◆ **Texte source**
┌──

Deux choses m’ont surpris ce soir. Le fait que la voix de Patti Smith soulève toujours autant d’émotion ; le mélange d’adolescents, de trentenaires et même de quinquagénaires dans le public. Devant mon excitation à assister le même soir à une lecture au Tri Postal et à un concert au Sébastopol, ma fille me dit : « C’est comme pour Britney Spears ! » La comparaison m’a semblée aussi amusante qu’incongrue, et je souhaite à l’une la même carrière qu’à l’autre.
La lecture : si l’on ne m’autorisa pas à faire des photos, rien ne m’empêche de vous en parler ici. Ce qui frappe, c’est l’extrême aisance de Patti Smith vis-à-vis du public (quelques privilégiés très heureux et émus d’être là). Elle vient pour une lecture, mais, ses bagages ayant été égarés par la compagnie aérienne, elle n’a pas de livre ! Un Anversois qui a spécialement fait le voyage pour l’occasion sera très heureux de lui prêter son exemplaire de Auguries of innocence. Elle lit, parle de Jeanne d’Arc, de la nécessité de lutter contre le capitalisme, du mouvement « occupying Wall Street » (ce que nous appelons nous « les indignés »), de sa mère, de la façon dont elle a écrit People have the power. Elle chante aussi, Helpless de Neil Young, et People have the power accompagnée par Lenny Kaye.
Le concert : qu’est-ce qu’un bon concert ? C’est un concert qui vous paraît trop court. Ce fut une réussite pour Patti Smith au Théâtre Sébastopol ! La même aisance vis-à-vis du public, les ados qui se massent au pied de la scène pour chanter et danser. Les ados ? Mais pas seulement eux ! L’Anversois est là. Fan trentenaire, il connaît par cœur les chansons et ne se prive pas pour chanter. Un quadra chauve et en léger surpoids connaît lui aussi toutes les paroles et aura la chance de serrer deux fois la main de son idole ! Et les classiques de Patti Smith (Gloria, Rock’n roll nigger, Because the night) ont fait se lever la salle entière. En sortant, on se regardait, étonnés et enchantés d’une si belle soirée. Patti Smith n’a changé ni de voix, ni de voie.

└──

◆ **Données extraites**

┌──

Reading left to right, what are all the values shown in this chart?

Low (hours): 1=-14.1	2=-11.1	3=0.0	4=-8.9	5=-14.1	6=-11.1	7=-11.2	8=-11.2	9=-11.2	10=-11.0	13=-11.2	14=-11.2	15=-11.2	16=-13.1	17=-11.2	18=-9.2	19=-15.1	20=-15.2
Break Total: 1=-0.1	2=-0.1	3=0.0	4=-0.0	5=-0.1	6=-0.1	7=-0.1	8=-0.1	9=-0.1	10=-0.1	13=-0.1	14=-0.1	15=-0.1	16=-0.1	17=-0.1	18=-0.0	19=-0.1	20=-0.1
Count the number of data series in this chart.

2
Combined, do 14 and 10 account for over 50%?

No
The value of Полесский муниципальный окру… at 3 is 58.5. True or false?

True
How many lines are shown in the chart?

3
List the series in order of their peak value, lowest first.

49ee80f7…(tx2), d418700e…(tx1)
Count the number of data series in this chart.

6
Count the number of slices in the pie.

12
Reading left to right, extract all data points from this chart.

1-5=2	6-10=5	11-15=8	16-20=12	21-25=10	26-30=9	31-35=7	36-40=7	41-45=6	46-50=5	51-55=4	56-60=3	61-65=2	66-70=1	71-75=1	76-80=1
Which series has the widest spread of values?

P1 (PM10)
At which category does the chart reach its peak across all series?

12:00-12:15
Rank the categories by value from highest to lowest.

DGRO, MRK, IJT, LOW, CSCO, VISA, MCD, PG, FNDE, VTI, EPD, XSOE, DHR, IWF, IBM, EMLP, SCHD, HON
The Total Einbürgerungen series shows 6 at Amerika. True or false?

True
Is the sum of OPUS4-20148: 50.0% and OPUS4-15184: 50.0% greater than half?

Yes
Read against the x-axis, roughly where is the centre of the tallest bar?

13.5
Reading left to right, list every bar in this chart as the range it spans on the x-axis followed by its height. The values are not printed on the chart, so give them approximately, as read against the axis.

└──

◆ **Exercices à réaliser**
1. Répondez brièvement aux questions suivantes d’après le texte source.
(a) Pourquoi Patti Smith n’a-t-elle pas de livre lors de la lecture ?
(b) Quelle chanson de Neil Young interprète-t-elle pendant la lecture ?
(c) Dans quelle salle le concert a-t-il lieu ?
2. Indiquez si chacune des affirmations suivantes est conforme au texte source, en répondant par oui ou par non et en citant les mots du texte qui le justifient.
(a) Les photos étaient autorisées pendant la lecture.
(b) Patti Smith a chanté People have the power accompagnée par Lenny Kaye.
(c) L’Anversois assiste également au concert.
3. Reproduisez à l’identique le passage du texte source allant de « La lecture : si » jusqu’à « par Lenny Kaye. ».
Le matériel reproduit ci-dessus n’entre pas en ligne de compte ici.

◆ **Réponses fournies**
1.
(a) Ses bagages ont été égarés par la compagnie aérienne.
(b) Helpless.
(c) Au Théâtre Sébastopol.

2.
(a) Non : « si l’on ne m’autorisa pas à faire des photos ».
(b) Oui : « et People have the power accompagnée par Lenny Kaye ».
(c) Oui : « L’Anversois est là. »

3.
La lecture : si l’on ne m’autorisa pas à faire des photos, rien ne m’empêche de vous en parler ici. Ce qui frappe, c’est l’extrême aisance de Patti Smith vis-à-vis du public (quelques privilégiés très heureux et émus d’être là). Elle vient pour une lecture, mais, ses bagages ayant été égarés par la compagnie aérienne, elle n’a pas de livre ! Un Anversois qui a spécialement fait le voyage pour l’occasion sera très heureux de lui prêter son exemplaire de Auguries of innocence. Elle lit, parle de Jeanne d’Arc, de la nécessité de lutter contre le capitalisme, du mouvement « occupying Wall Street » (ce que nous appelons nous « les indignés »), de sa mère, de la façon dont elle a écrit People have the power. Elle chante aussi, Helpless de Neil Young, et People have the power accompagnée par Lenny Kaye.